CONSIGNE ->
Veuillez résumer l'extrait fourni en deux phrases.

Enfin, afin de soutenir la croissance et la productivité, au-delà de l’approfondissement d’une union bancaire et de l’épargne, permettant de renforcer l’investissement au niveau européen, le FMI propose de déréguler davantage l’accès aux marchés des entreprises et de baisser la charge réglementaire sur les PME. En appui de nouvelles mesures pourraient être envisagées : « nouvelles réformes des prestations sociales afin de renforcer les incitations à travailler » et améliorer la formation des femmes afin de soutenir leurs carrières dans les STIM (Sciences, technologiques, ingénierie et mathématiques).
Un regard sur l’Italie, présentant un tout autre visage
Le FMI a rendu peu de temps après les premières lignes de ses conclusions s’agissant de notre voisine l’Italie, le 29 mai dernier[5]. Et les difficultés de l’Italie sont bien différentes que la France malgré un endettement notoirement plus élevé.
La mission relève que « les résultats budgétaires [sont meilleurs] que prévu en 2024 » et ont permis « un retour à un excédent primaire » dès l’année dernière. Pour la 2e année consécutive, l’activité économique a progressé de 0,7% en 2024 et par « une contribution positive des exportations nettes. » La balance des comptes courants s’étant renforcée pour atteindre un excédent de 1% du PIB.
Le FMI note que le maintien d’une discipline budgétaire rigoureuse « conjuguée à des réformes favorisant la croissance » devrait contribuer à renforcer la résilience des finances publiques italiennes. Les résultats budgétaires 2024 italiens se sont soldés par un solde budgétaire meilleur qu’escompté (-3,4 point de PIB). Le FMI note que « globalement le déficit a été divisé par deux, le solde primaire est devenu excédentaire et les autorités envisagent une nouvelle réduction progressive du déficit. Les services du FMI recommandent de poursuivre sur cette lancée et d’atteindre un excédent primaire de 3% du PIB d’ici 2027 afin de réduire résolument le ratio d’endettement ».

ENTRÉES FOURNIES ->
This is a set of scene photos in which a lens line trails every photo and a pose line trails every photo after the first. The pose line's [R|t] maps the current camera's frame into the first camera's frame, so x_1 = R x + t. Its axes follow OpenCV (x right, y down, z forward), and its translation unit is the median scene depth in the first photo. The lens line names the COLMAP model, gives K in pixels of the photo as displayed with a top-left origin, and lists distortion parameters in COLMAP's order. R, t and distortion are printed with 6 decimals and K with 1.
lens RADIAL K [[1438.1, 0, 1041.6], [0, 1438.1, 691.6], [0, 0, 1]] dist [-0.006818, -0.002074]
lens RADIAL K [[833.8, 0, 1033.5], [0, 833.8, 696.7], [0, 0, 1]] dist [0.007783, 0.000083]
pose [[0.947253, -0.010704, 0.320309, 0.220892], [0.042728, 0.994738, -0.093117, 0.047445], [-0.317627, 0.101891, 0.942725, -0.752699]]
---
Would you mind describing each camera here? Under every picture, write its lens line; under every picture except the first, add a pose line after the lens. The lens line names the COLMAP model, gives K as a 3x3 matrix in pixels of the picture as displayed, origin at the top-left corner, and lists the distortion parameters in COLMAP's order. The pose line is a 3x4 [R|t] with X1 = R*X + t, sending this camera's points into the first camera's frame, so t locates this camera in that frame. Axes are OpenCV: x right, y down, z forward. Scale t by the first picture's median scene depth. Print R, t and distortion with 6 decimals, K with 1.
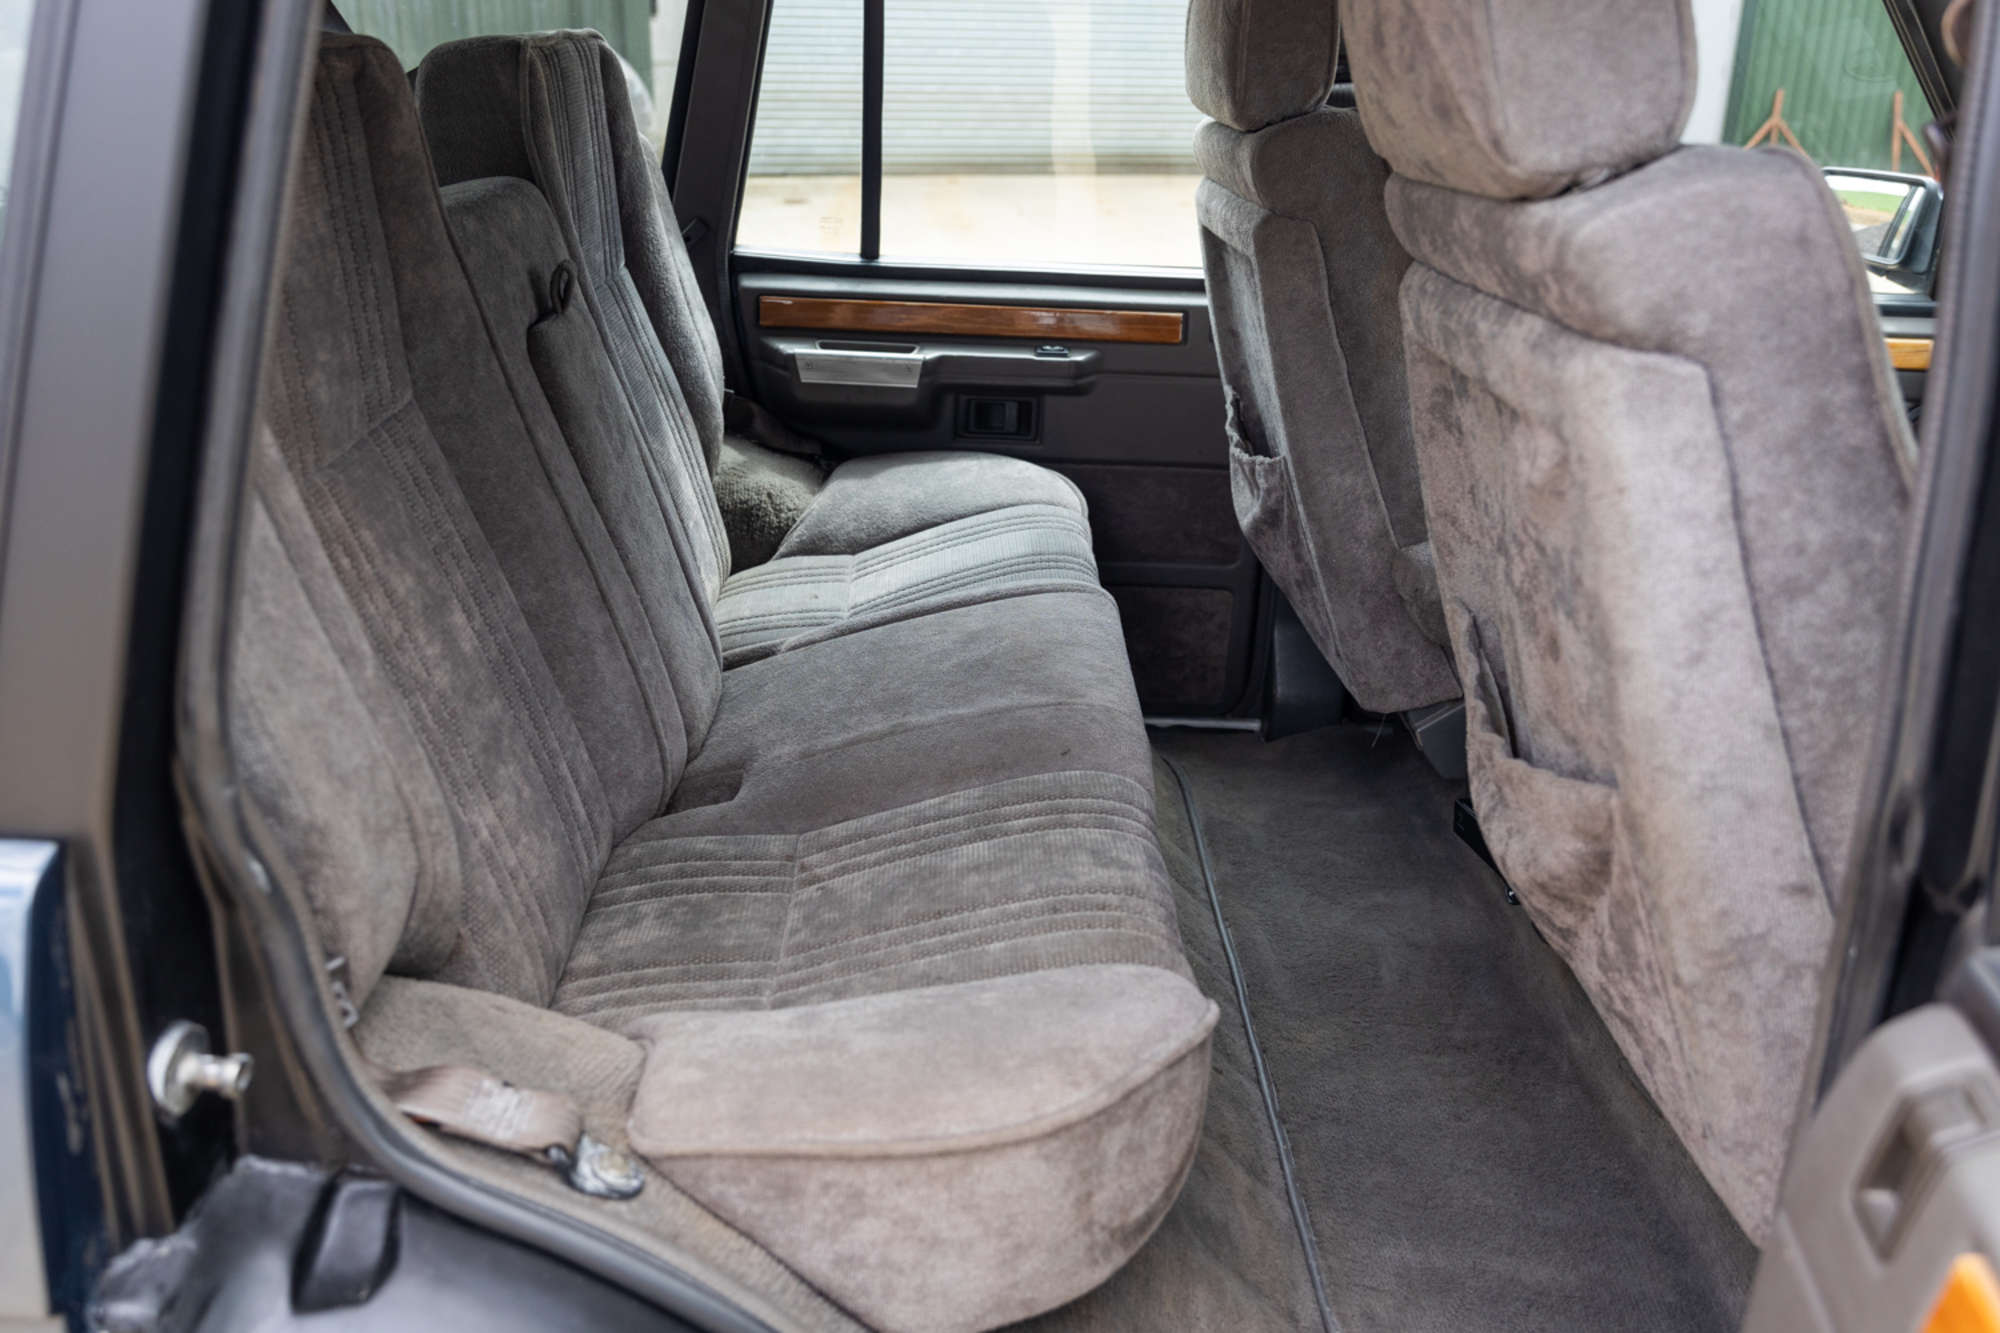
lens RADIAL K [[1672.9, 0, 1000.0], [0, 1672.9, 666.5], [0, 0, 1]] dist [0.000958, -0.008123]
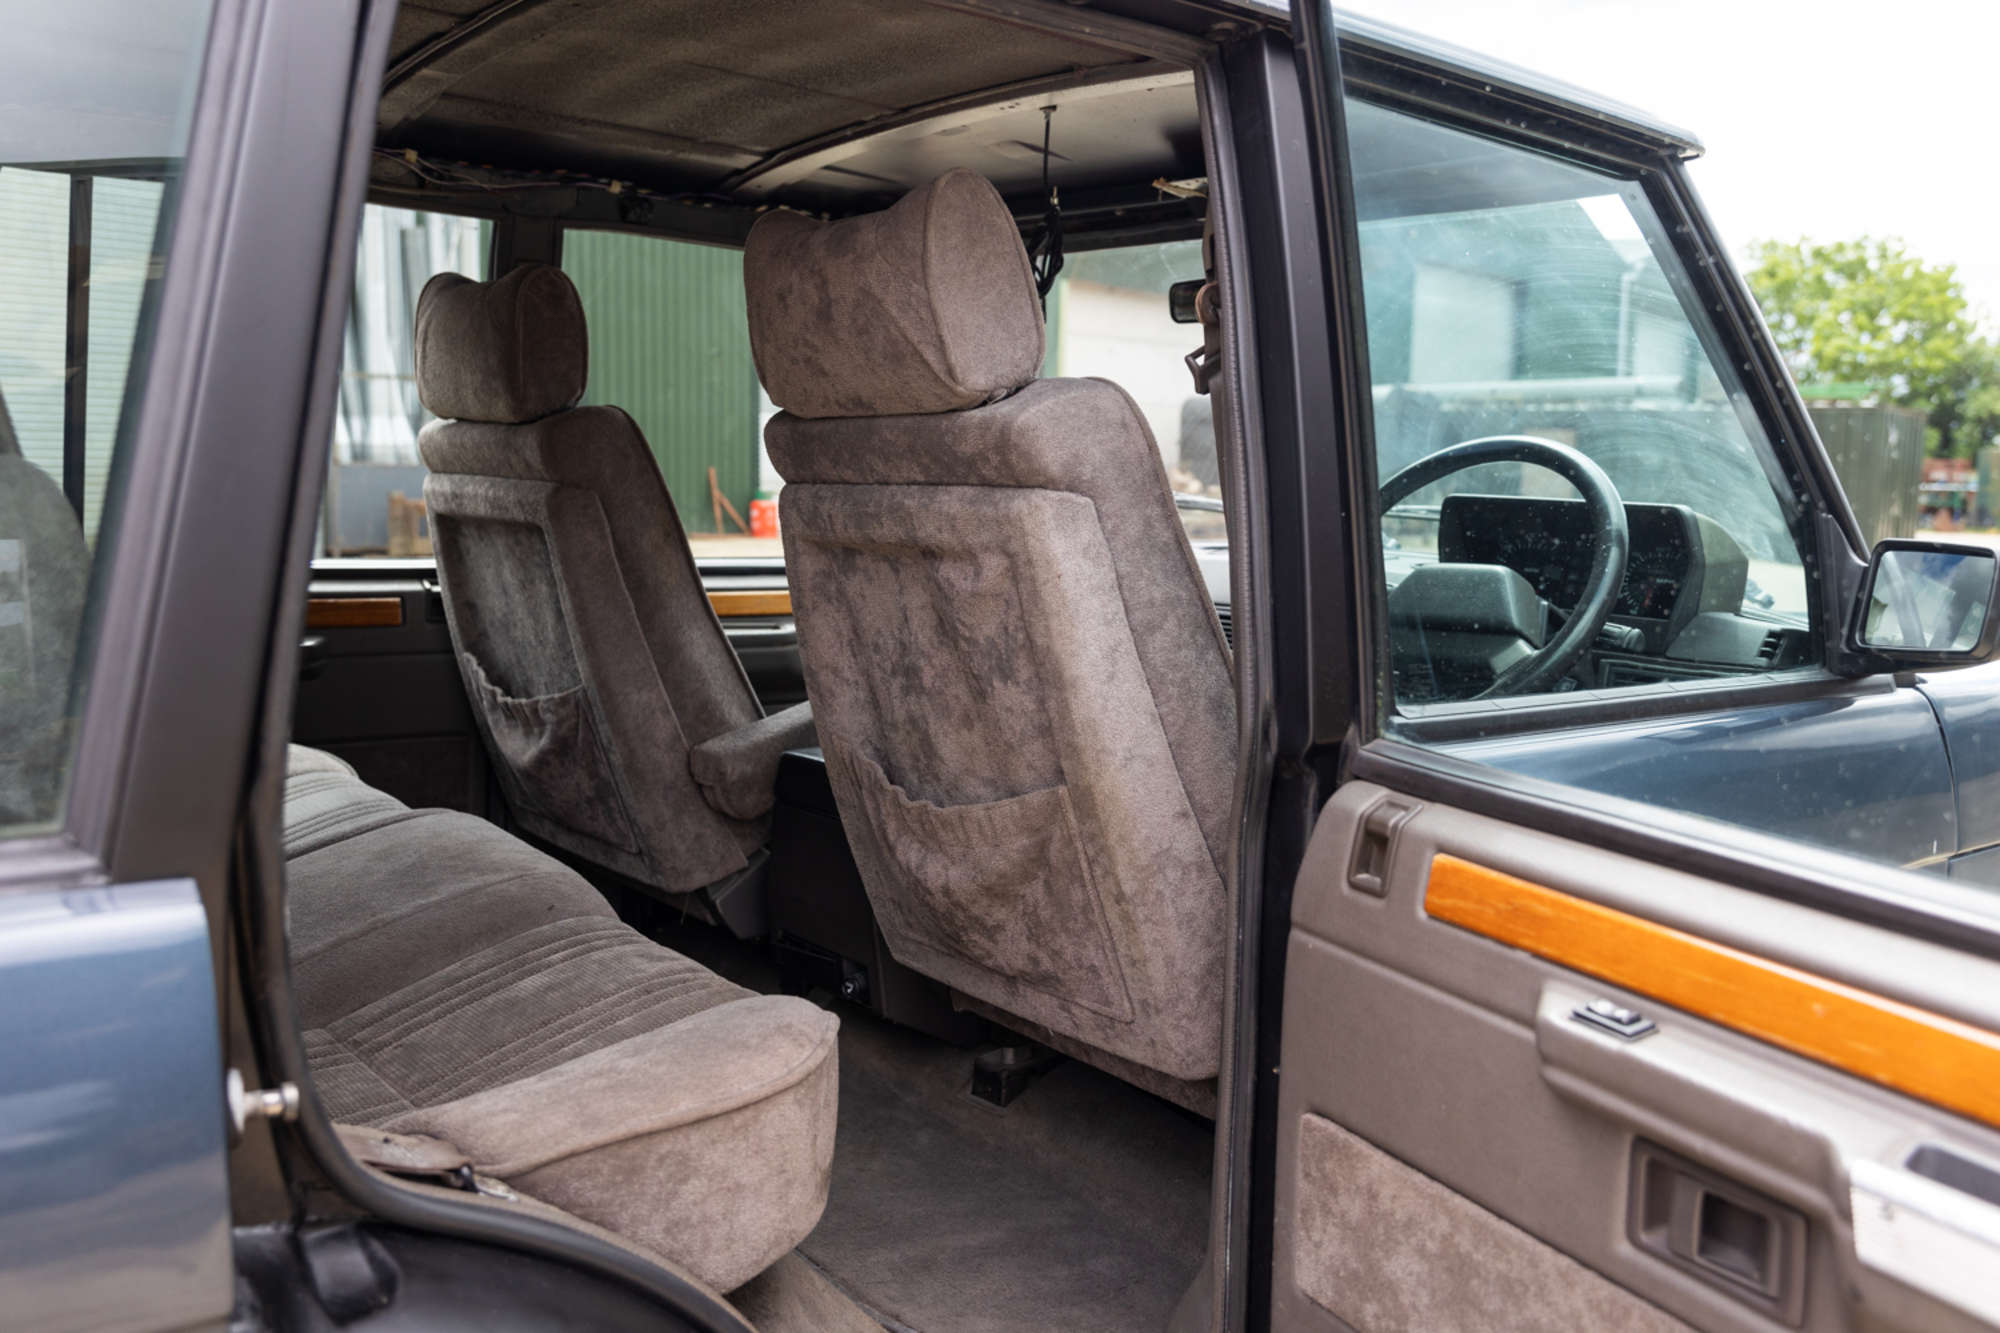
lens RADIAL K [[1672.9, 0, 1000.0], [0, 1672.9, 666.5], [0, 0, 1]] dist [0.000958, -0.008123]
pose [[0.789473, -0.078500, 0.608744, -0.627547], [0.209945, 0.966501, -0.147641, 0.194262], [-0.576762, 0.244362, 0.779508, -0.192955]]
==
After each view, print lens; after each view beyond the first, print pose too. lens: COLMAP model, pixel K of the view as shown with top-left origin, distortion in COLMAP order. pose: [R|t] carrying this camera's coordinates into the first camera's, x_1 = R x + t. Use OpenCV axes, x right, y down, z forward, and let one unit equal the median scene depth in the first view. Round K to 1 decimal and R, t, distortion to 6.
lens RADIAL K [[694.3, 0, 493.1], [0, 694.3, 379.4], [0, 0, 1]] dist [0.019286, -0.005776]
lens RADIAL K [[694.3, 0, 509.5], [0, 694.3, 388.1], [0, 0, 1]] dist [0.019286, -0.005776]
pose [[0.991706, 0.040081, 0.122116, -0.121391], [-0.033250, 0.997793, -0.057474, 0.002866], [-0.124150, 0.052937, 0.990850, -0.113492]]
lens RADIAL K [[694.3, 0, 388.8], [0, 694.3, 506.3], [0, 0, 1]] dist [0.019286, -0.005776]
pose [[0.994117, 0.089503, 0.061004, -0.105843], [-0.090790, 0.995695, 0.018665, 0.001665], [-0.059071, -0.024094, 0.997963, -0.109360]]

RÉPONSE RÉDIGÉE ->
Pour soutenir la croissance et la productivité, le FMI propose de déréguler davantage l'accès aux marchés des entreprises et d'alléger la charge réglementaire sur les PME, et évoque aussi des réformes des prestations sociales pour inciter au travail ainsi qu'une meilleure formation des femmes dans les STIM. Concernant l'Italie, il relève des résultats budgétaires meilleurs que prévu en 2024, avec un retour à un excédent primaire, une croissance de 0,7 % et un excédent des comptes courants de 1 % du PIB, et recommande d'atteindre un excédent primaire de 3 % du PIB d'ici 2027 pour réduire résolument le ratio d'endettement.